Text segment ▸
☆ ☆ ☆ ☆

Blogs > News-Herald Food and Travel

Food and travel captivate Janet Podolak, who chronicles both for The News-Herald. Get the back story of her three decades of stories here. Guest bloggers and fellow News-Herald staffers also periodically share details of their trips.

Friday, May 4, 2012

Heading to France again

I've begun doing my homework for a France wine and food trip I'll be taking in a few weeks. We'll be in Languedoc, the area in the southeast part of France where one of my favorite wines comes from. It's called Picpoul de Pinet and it's an inexpensive white that is our summertime house wine. To celebrate being invited on this trip I bought a bottle of it to drink this weekend.
The wine region is quite large, stretching from Montpellier which Ill fly to from Paris, to Narbonne, which we will visit on the trip's fourth day. It takes in more than 120 villages and the vineyards which surround them.
The majority of wines produced in this rather large region - the appellation called Coteaux de Languedoc - are red and rose wines. Many are now being imported to the United States and they are quite reasonably priced. I very much look forward to exploring in depth what the French call terroir at the wine chateaux I'll be visiting. Terroir is about soil, but its also about the kind of stones that make up the soil, the incline the grapes are grown on, the amount of sunlight they receive and a  number of other elements that give the wine its characteristic taste. In this country we usually call terroir a micro climate, but that word tends to understate its importance as far as the French are concerned.

☆ ☆ ☆ ☆

Short task A ▸ Reproduce the listing verbatim, starting with the line that contains "collectors: C. E. Smith Jr." and continuing through the final line of the listing.
The blog post above has no connection to the listing that follows.

☆ ☆ ☆ ☆

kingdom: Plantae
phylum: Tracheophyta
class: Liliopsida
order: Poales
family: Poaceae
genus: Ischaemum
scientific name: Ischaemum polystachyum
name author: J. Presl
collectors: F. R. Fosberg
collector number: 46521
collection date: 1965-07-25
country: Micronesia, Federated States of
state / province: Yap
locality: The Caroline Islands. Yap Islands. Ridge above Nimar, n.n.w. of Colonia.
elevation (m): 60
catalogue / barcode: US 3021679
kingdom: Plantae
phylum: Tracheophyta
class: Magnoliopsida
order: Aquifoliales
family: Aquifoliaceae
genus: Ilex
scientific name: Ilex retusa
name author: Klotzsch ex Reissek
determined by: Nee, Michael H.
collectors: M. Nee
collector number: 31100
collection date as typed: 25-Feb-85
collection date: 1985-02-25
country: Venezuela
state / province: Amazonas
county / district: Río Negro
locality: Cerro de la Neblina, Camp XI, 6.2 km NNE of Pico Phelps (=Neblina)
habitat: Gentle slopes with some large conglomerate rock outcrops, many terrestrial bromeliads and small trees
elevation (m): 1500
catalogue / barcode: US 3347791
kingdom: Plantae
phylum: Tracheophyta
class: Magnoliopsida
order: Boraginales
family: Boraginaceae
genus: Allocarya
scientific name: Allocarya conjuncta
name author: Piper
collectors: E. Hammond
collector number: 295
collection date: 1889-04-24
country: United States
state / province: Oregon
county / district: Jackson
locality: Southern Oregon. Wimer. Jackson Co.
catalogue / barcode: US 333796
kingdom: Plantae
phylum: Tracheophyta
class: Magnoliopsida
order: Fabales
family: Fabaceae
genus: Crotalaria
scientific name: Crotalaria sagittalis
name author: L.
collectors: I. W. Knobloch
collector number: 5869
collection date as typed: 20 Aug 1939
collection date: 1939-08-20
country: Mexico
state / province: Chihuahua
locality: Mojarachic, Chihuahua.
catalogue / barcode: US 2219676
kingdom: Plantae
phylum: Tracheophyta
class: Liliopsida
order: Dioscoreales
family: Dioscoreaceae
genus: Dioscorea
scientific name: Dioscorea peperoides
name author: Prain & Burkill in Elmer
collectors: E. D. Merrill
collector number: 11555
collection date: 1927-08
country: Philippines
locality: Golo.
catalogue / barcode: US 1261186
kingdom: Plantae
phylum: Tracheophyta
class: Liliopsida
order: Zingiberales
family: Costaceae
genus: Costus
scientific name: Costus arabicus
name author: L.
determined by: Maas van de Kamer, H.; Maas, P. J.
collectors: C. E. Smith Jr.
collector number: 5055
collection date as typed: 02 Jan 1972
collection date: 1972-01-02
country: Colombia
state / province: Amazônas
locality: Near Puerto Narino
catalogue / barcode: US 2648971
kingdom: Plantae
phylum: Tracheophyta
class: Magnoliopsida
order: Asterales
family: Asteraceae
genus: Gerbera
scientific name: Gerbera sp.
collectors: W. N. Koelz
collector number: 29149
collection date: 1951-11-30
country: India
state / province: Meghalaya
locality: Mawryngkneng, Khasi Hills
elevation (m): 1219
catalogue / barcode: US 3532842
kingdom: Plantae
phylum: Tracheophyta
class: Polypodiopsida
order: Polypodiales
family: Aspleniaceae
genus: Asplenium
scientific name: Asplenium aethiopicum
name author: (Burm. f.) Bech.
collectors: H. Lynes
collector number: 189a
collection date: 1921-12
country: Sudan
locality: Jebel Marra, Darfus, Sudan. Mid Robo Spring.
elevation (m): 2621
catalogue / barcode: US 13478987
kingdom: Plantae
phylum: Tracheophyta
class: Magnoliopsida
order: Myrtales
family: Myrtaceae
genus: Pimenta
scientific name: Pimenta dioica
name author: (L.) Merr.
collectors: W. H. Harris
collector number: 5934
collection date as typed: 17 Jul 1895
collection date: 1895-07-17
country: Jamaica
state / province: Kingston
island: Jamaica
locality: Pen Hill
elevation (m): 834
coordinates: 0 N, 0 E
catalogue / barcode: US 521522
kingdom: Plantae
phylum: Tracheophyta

☆ ☆ ☆ ☆

Short task B ▸ Name every city mentioned in the blog post about the France wine trip.

Exercise response A ▸
collectors: C. E. Smith Jr.
collector number: 5055
collection date as typed: 02 Jan 1972
collection date: 1972-01-02
country: Colombia
state / province: Amazônas
locality: Near Puerto Narino
catalogue / barcode: US 2648971
kingdom: Plantae
phylum: Tracheophyta
class: Magnoliopsida
order: Asterales
family: Asteraceae
genus: Gerbera
scientific name: Gerbera sp.
collectors: W. N. Koelz
collector number: 29149
collection date: 1951-11-30
country: India
state / province: Meghalaya
locality: Mawryngkneng, Khasi Hills
elevation (m): 1219
catalogue / barcode: US 3532842
kingdom: Plantae
phylum: Tracheophyta
class: Polypodiopsida
order: Polypodiales
family: Aspleniaceae
genus: Asplenium
scientific name: Asplenium aethiopicum
name author: (Burm. f.) Bech.
collectors: H. Lynes
collector number: 189a
collection date: 1921-12
country: Sudan
locality: Jebel Marra, Darfus, Sudan. Mid Robo Spring.
elevation (m): 2621
catalogue / barcode: US 13478987
kingdom: Plantae
phylum: Tracheophyta
class: Magnoliopsida
order: Myrtales
family: Myrtaceae
genus: Pimenta
scientific name: Pimenta dioica
name author: (L.) Merr.
collectors: W. H. Harris
collector number: 5934
collection date as typed: 17 Jul 1895
collection date: 1895-07-17
country: Jamaica
state / province: Kingston
island: Jamaica
locality: Pen Hill
elevation (m): 834
coordinates: 0 N, 0 E
catalogue / barcode: US 521522
kingdom: Plantae
phylum: Tracheophyta

Exercise response B ▸ Montpellier, Paris, Narbonne